Repeat the following data exactly, omitting pictures.

DATA:

-- Opening Marker --

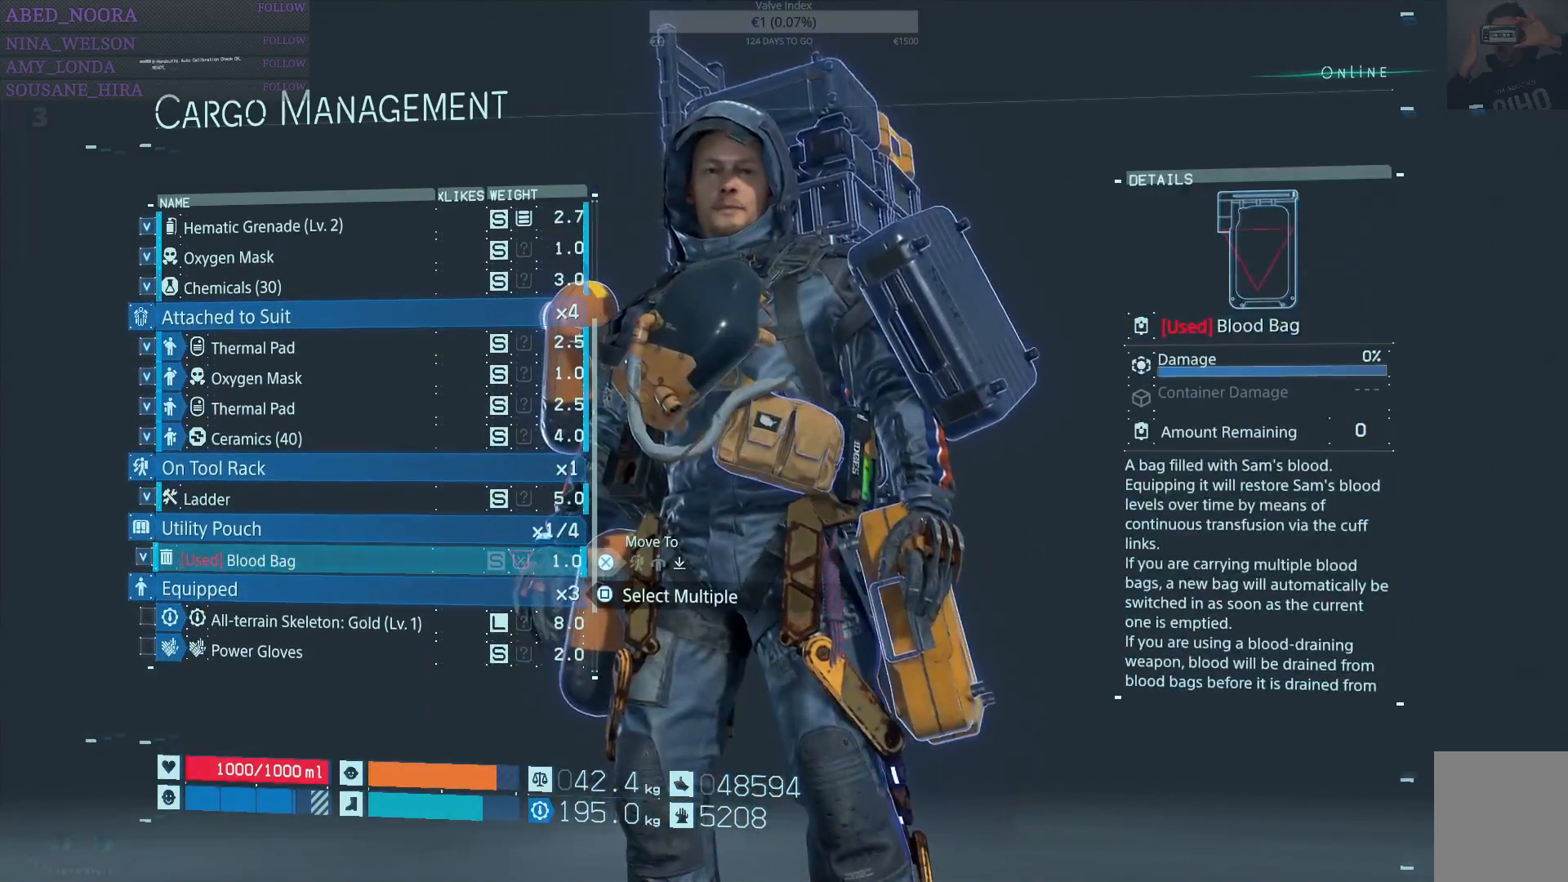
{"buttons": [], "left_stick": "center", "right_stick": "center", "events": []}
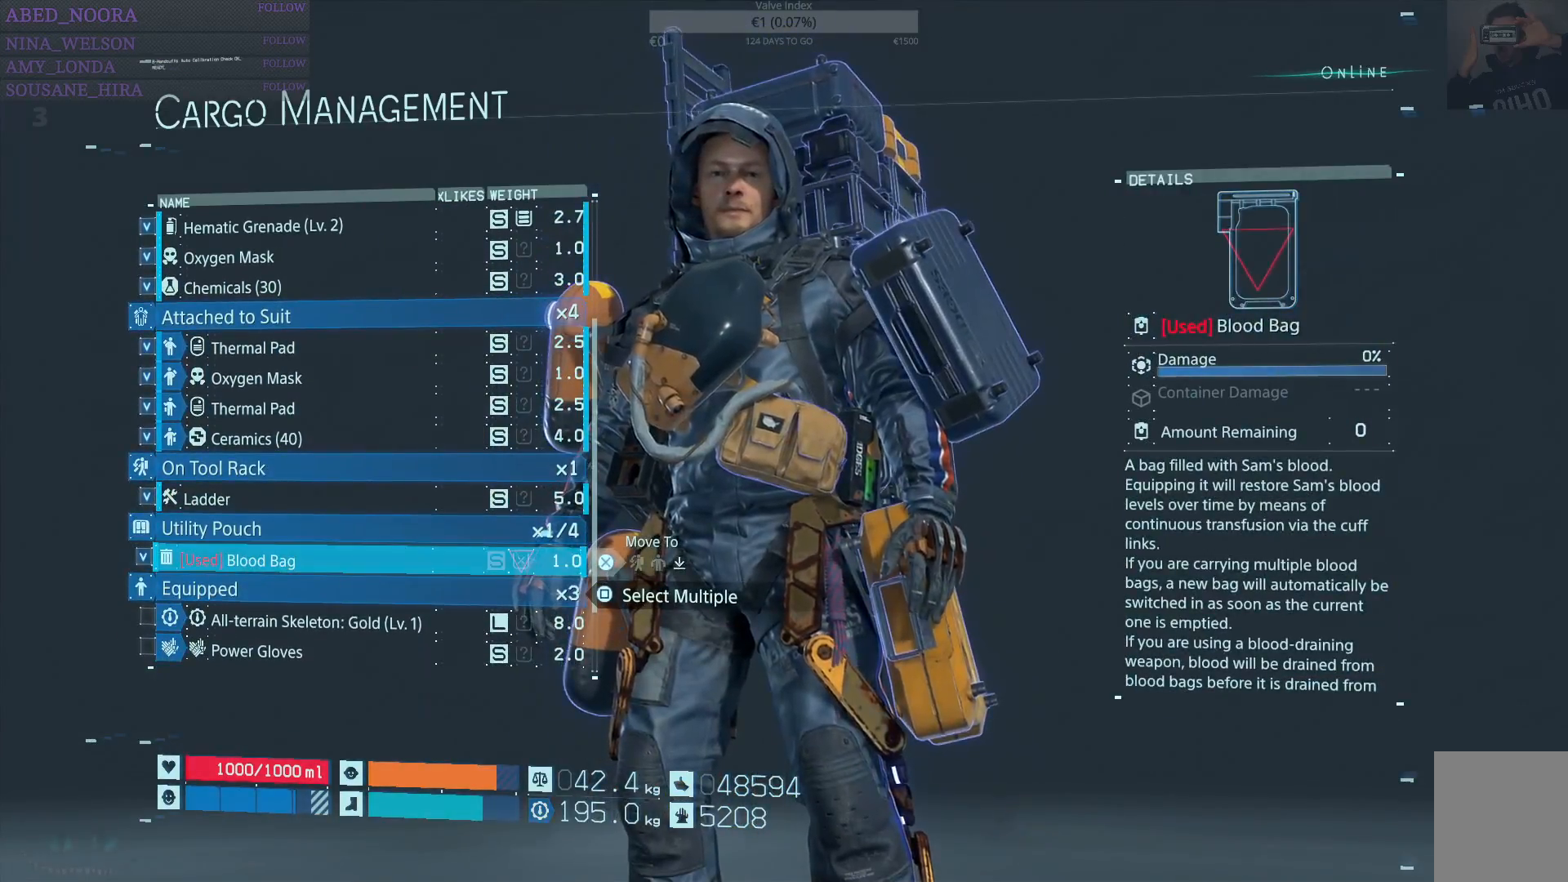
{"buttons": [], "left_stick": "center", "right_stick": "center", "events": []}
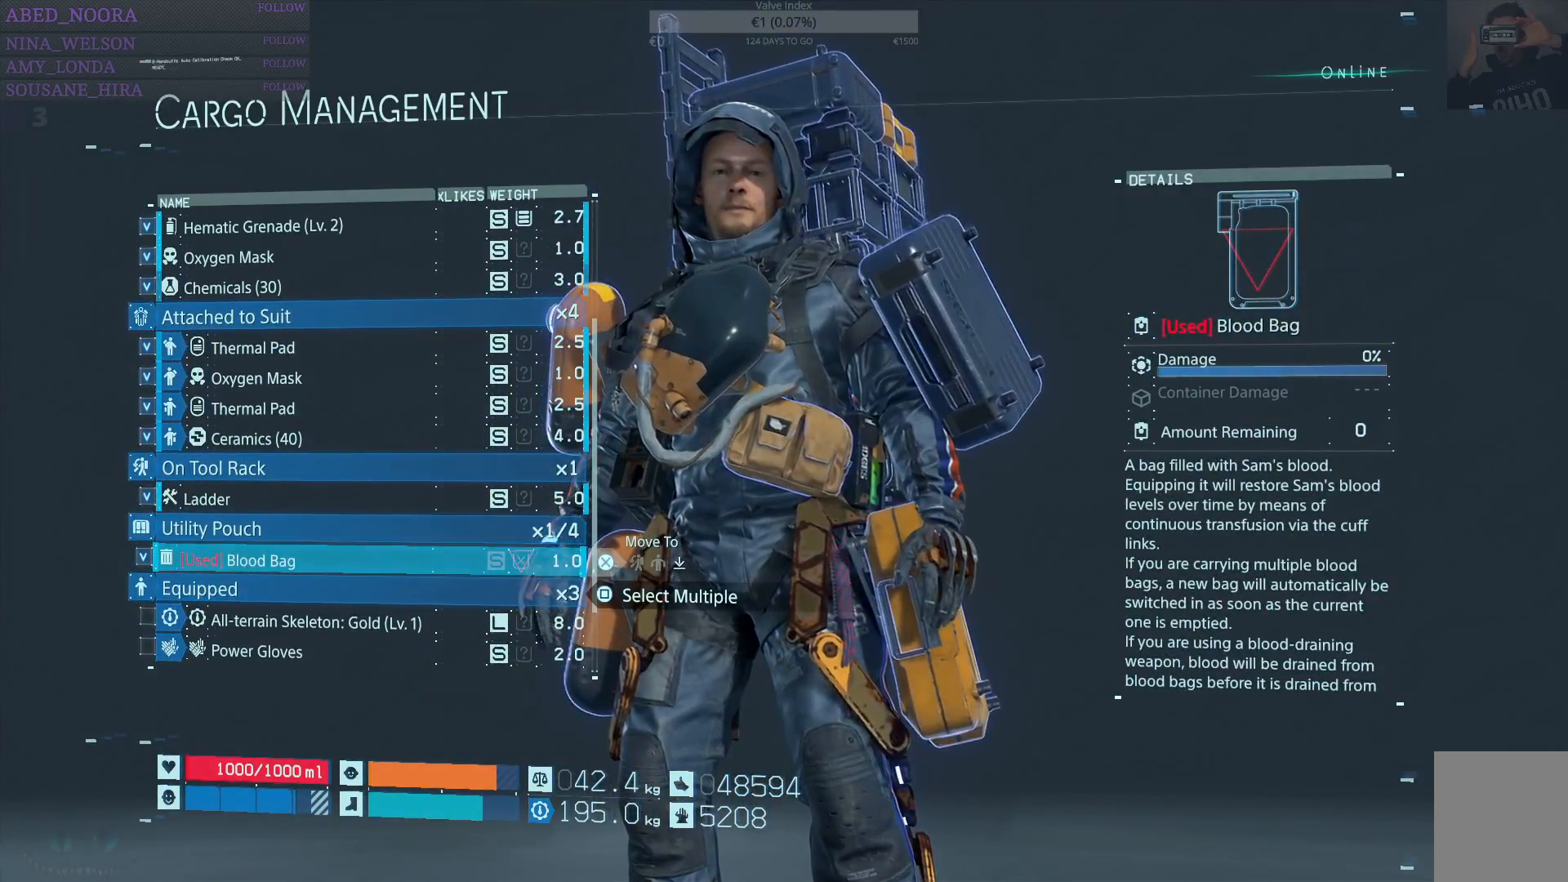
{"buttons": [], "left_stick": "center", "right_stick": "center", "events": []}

-- Closing Marker --

ANSWER FOR THIS EXERCISE:
{"buttons": [], "left_stick": "center", "right_stick": "center", "events": []}
{"buttons": [], "left_stick": "center", "right_stick": "center", "events": []}
{"buttons": [], "left_stick": "center", "right_stick": "center", "events": []}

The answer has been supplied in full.